China, a global leader in solar power and EV production, is well-positioned to support the UAE and Saudi Arabia in their renewable energy pursuits. The UAE, already home to the world’s largest single-site solar power plant – a flagship project under Beijing’s Belt and Road Initiative (BRI) – is expected to be a major partner in China’s push to export its green technologies to the Middle East.
The EV sector also stands to benefit from this collaboration. Leading Chinese EV manufacturers like BYD and Nio have already entered the UAE market, capitalizing on the country’s infrastructure and growing demand for sustainable transportation solutions. This is expected to further enhance China’s dominance in the global EV market while offering the UAE valuable expertise in reducing its carbon footprint.
Expanding trade and investment horizons
Beyond energy, Premier Li’s trip highlighted the growing trade ties between China and the Gulf nations. Bilateral trade between China and the UAE reached a record-breaking US$50 billion in the first half of 2024, showcasing the strength of economic cooperation. Meanwhile, Chinese investments in the UAE surged by over 16 percent to US$1.3 billion last year, and the UAE reciprocated with investments in China growing by 120 percent.
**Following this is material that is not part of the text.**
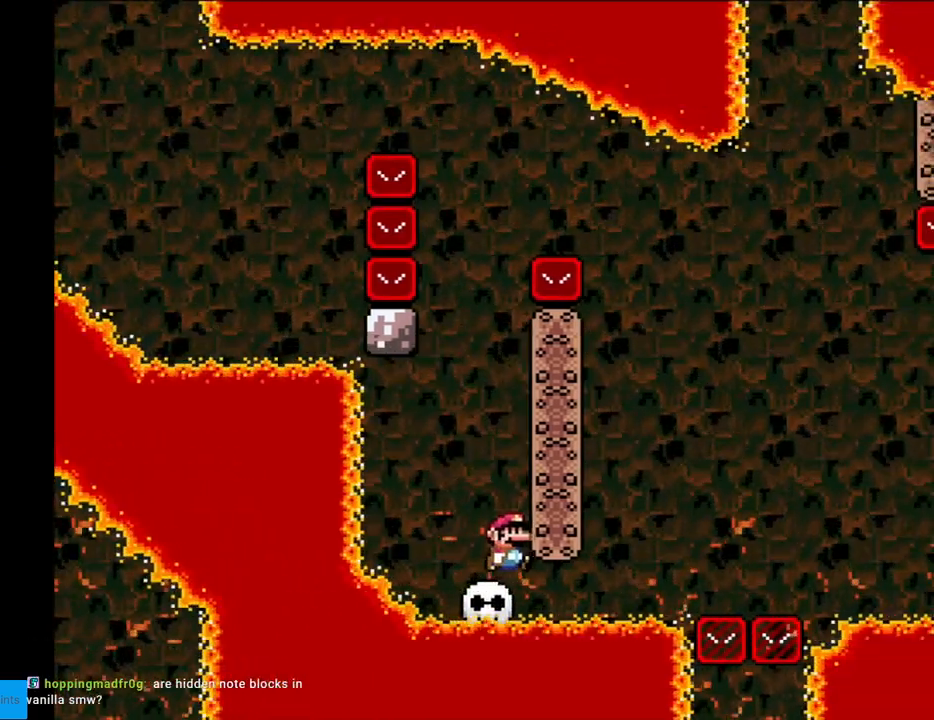
{"buttons": ["DPAD_LEFT"], "events": [[133, "Y", "up"], [333, "DPAD_RIGHT", "up"], [417, "DPAD_LEFT", "down"]]}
In fact, the UAE’s investments accounted for 90 percent of all Arab investment into China in 2023 while China’s investments in the UAE represented 60 percent of China’s total investment in Arab countries.
In Saudi Arabia, Li emphasized collaboration in petrochemicals and infrastructure construction but also called for expanding cooperation in the digital economy and green technologies. These areas are aligned with Saudi Arabia’s Vision 2030, an ambitious plan to diversify the kingdom’s economy beyond oil.
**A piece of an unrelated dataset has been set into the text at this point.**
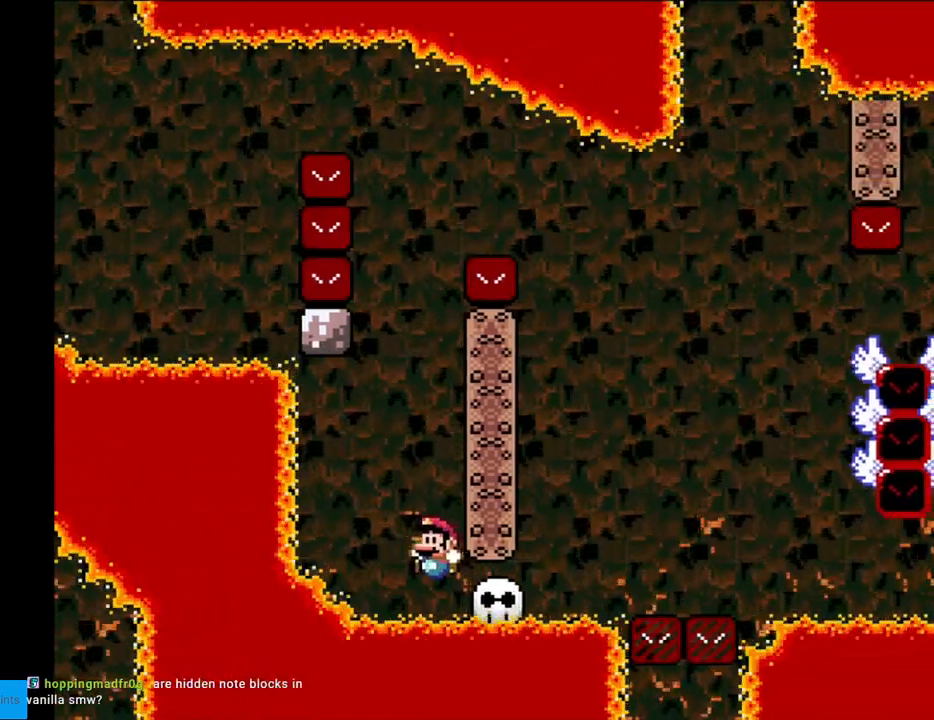
{"buttons": ["A"], "events": [[83, "DPAD_LEFT", "up"], [183, "A", "down"], [300, "A", "up"], [417, "A", "down"]]}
Free trade agreement with GCC
Li’s trip also revived discussions around the long-awaited China-GCC free trade agreement. The agreement, which has been in talks for years, is seen as a critical component of China’s broader Middle Eastern strategy. According to Wen Shaobiao, a Middle East affairs specialist, the free trade deal would not only facilitate deeper economic ties but also serve as a cornerstone project for China’s Belt and Road Initiative in the region.
Both China and the GCC nations are keen on concluding the agreement to drive mutual economic benefits. For the Gulf countries, this is an opportunity to attract more Chinese investment into emerging sectors such as green energy and high-tech manufacturing. For China, it offers a chance to further solidify its presence in the Middle East, a region of strategic importance for trade and energy security.
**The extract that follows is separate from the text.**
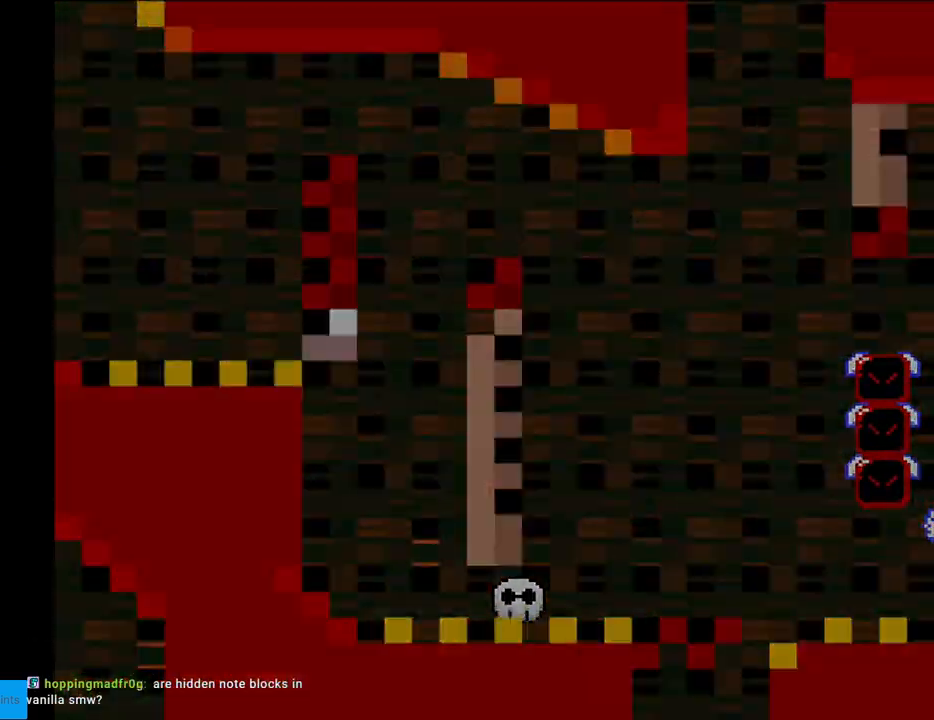
{"buttons": [], "events": [[17, "A", "up"], [133, "A", "down"], [283, "A", "up"], [317, "A", "down"], [450, "A", "up"]]}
In the Middle East, the UAE is China’s second-largest trading partner, the largest export market, and the third-largest market for Chinese engineering projects.
Treading a path to achieve mutual growth
Premier Li’s visits to Saudi Arabia and the UAE underscore the mutual commitment to enhancing cooperation in both traditional and emerging sectors. With both countries looking to diversify their economies, the collaboration between China and the Gulf states presents a promising opportunity to jointly build new growth points in industries like new energy, digital economy, and high-end manufacturing.
As China continues to strengthen its Belt and Road projects in the region, businesses from both nations are encouraged to seize the moment and capitalize on these new opportunities. The integration of the Gulf countries into global supply chains through partnerships with China is expected to unlock substantial economic benefits, creating a foundation for sustainable and diversified growth in the Middle East.
The future of China-Gulf relations looks bright, as deeper economic collaboration paves the way for long-term prosperity. By aligning development strategies, the two regions are well-positioned to take advantage of the new opportunities offered by their shared vision for a greener, more sustainable future.